Tinta Media - Terkait dengan istilah radikal-moderat, Cendekiawan Muslim Ustaz Ismail Yusanto (UIY) menegaskan bahwa umat Islam tidak diperintahkan menjadi muslim radikal atau muslim moderat tapi muslim yang bertakwa dan kaffah.
“Secara agama, kita tidak diperintahkan untuk menjadi seorang muslim yang radikal sebagaimana juga kita tidak diperintahkan untuk menjadi muslim moderat. Yang pasti bahwa kita ini diminta untuk menjadi muslim yang bertakwa kepada Allah dengan takwa yang sebenar-benarnya. Kita juga diperintahkan untuk menjadi muslim kaffah,” tuturnya dalam acara Live Streaming TVOne: Catatan Demokrasi, Selasa (8/3/2022).
UIY menegaskan, takwa oleh para ulama diartikan sebagai fi’lul wajibat wa tarkul manhiyât artinya melaksanakan semua kewajiban dan meninggalkan semua yang dilarang.
“Kalau digabungkan dua perintah itu, maka takwa bisa diartikan melaksanakan seluruh kewajiban tak terkecuali semua yang masuk kategori kewajiban dan meninggalkan semua yang dilarang. Supaya menjadi seorang muslim yang bertakwa seharusnya dilakukan semua kewajiban, dan semua yang dilarang semestinya ditinggalkan. Ini dari sisi agama,” tegasnya.
“Pertanyaanya, kalau kita menjadi muslim yang bertakwa dengan takwa yang sebenar-benarnya dan menjadi muslim yang kaffah itu mau disebut apa? Mau disebut moderat atau mau disebut radikal? Kalau mau disebut moderat, silakan, mau disebut radikal, pertanyaannya sekarang radikal dalam pengertian apa? Sebab radikal itu adalah satu istilah yang dia bisa bermakna baik, bisa bermakna buruk,” ungkapnya.
UIY mengatakan, dulu di masa Bung Karno, pernah mengatakan bahwa untuk merdeka itu diperlukan partai pelopor. Kata Bung Karno ciri dari partai pelopor adalah memiliki sifat radikal dinamis. “Jelas radikal disini bermakna positif. Maknanya menjadi energi perjuangan untuk merebut kemerdekaan,” katanya.

*****

- **Instruksi 1**
Salin persis setiap baris dari seluruh catatan tentang latihan pemrograman C dan C++ berikut ini.
Artikel di atas dan catatan berikut berasal dari sumber yang berbeda.

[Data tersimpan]

*****

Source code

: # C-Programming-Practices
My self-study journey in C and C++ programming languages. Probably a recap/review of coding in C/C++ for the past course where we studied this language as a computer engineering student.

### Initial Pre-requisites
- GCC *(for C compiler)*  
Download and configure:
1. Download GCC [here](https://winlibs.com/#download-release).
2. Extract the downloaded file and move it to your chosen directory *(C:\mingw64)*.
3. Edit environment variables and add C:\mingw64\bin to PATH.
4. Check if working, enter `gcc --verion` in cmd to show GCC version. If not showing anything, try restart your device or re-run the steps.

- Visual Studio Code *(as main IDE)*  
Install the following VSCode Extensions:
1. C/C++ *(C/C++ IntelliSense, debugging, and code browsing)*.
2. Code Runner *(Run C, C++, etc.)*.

*****

- **Instruksi 2**
Ulangi tanpa perubahan bagian artikel tentang istilah radikal-moderat yang diawali dengan kata-kata "UIY menegaskan, takwa" dan diakhiri dengan "semua kewajiban dan meninggalkan semua yang dilarang.".

- **Jawaban Akhir 1**
Source code

: # C-Programming-Practices
My self-study journey in C and C++ programming languages. Probably a recap/review of coding in C/C++ for the past course where we studied this language as a computer engineering student.

### Initial Pre-requisites
- GCC *(for C compiler)*  
Download and configure:
1. Download GCC [here](https://winlibs.com/#download-release).
2. Extract the downloaded file and move it to your chosen directory *(C:\mingw64)*.
3. Edit environment variables and add C:\mingw64\bin to PATH.
4. Check if working, enter `gcc --verion` in cmd to show GCC version. If not showing anything, try restart your device or re-run the steps.

- Visual Studio Code *(as main IDE)*  
Install the following VSCode Extensions:
1. C/C++ *(C/C++ IntelliSense, debugging, and code browsing)*.
2. Code Runner *(Run C, C++, etc.)*.

- **Jawaban Akhir 2**
UIY menegaskan, takwa oleh para ulama diartikan sebagai fi’lul wajibat wa tarkul manhiyât artinya melaksanakan semua kewajiban dan meninggalkan semua yang dilarang.